When a loved one dies, it can be really hard to consistently find the words to help your child through their grief experience while you are also grieving. It’s important to continue to tell children what’s going on in a way that they will understand. Frequently we worry that memories will get lost, or stories will be forgotten, or our children will be too young to remember what has been lost and that will color the grief experience. You will think, “I have so much to tell them about this person, I could write a book!” To which I say, “DO IT!”
These days, writing a book isn’t about putting pen to paper, and then finding a publisher. Especially the kind of book I’m talking about. Any number of photo sharing websites (I use Shutterfly) have the online software to assist you in creating a picture book and captions that tell your story in your words. All you need is a few dollars and some time.

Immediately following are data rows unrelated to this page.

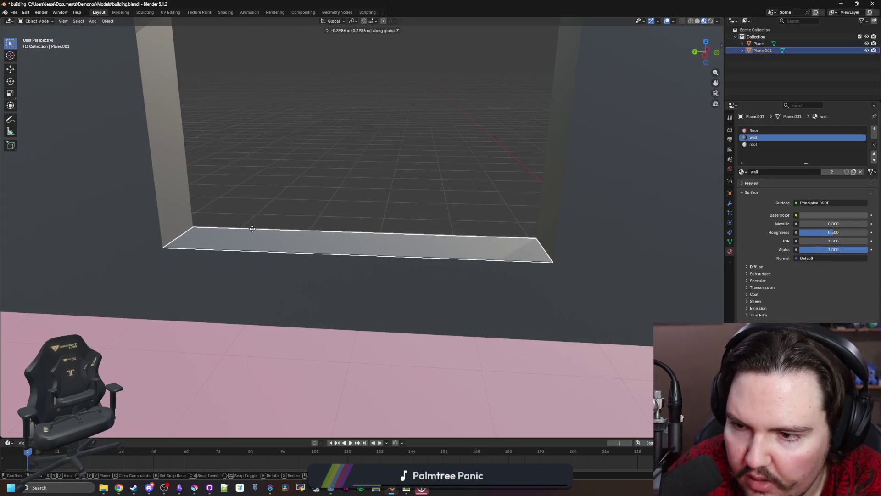
left_click(253, 229)
key("Tab")
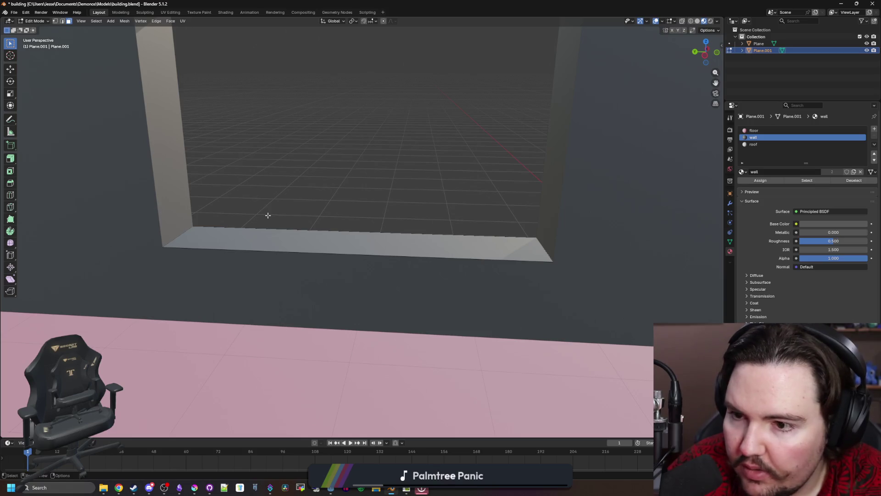
key("e")
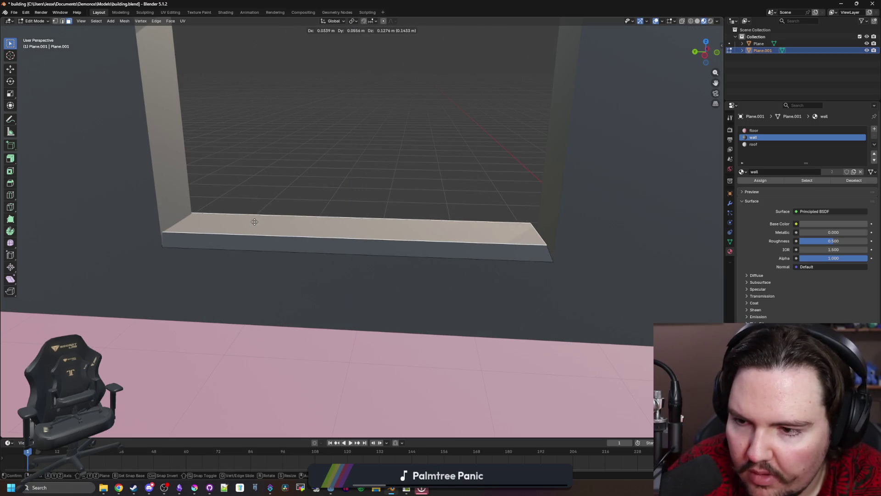
key("z")
left_click(257, 224)
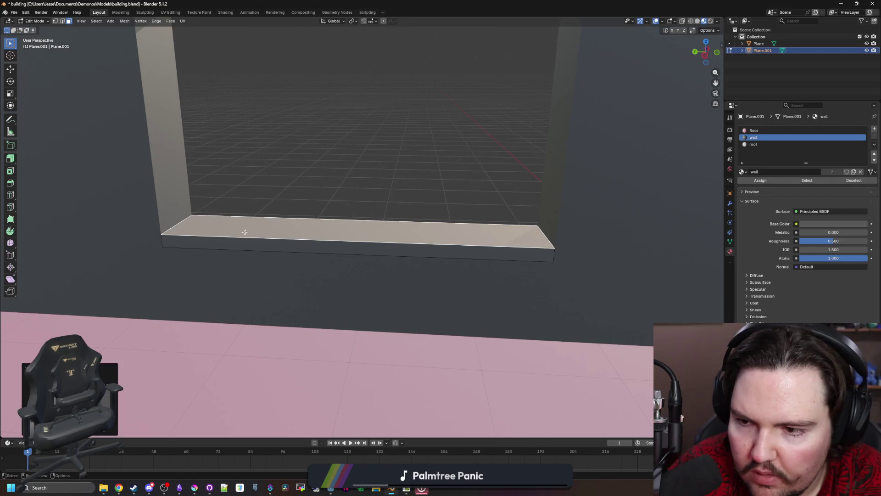
Step: Offset the sill along X so it protrudes from the wall, orbiting to check the ledge
left_click_drag(244, 232, 201, 237)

Think about the following things while you build your book:
- What are the facts that you’d like to share with your child? When and where was this person born? Who were they to you and to your child? How long did they live? When did they die (in relationship to the child’s life, when you were 4, before you were born, etc.)?
- What are your favorite memories of this person? Did you have a special relationship with the person? Did your child have a special relationship with the person?
- What do you want your child to know about the relationship they can have with this person after death? If you believe in an afterlife, this is a great time to put that into words. Is there something in nature that reminds you of the person you are grieving? Is there a place you will go to remember that person from time to time?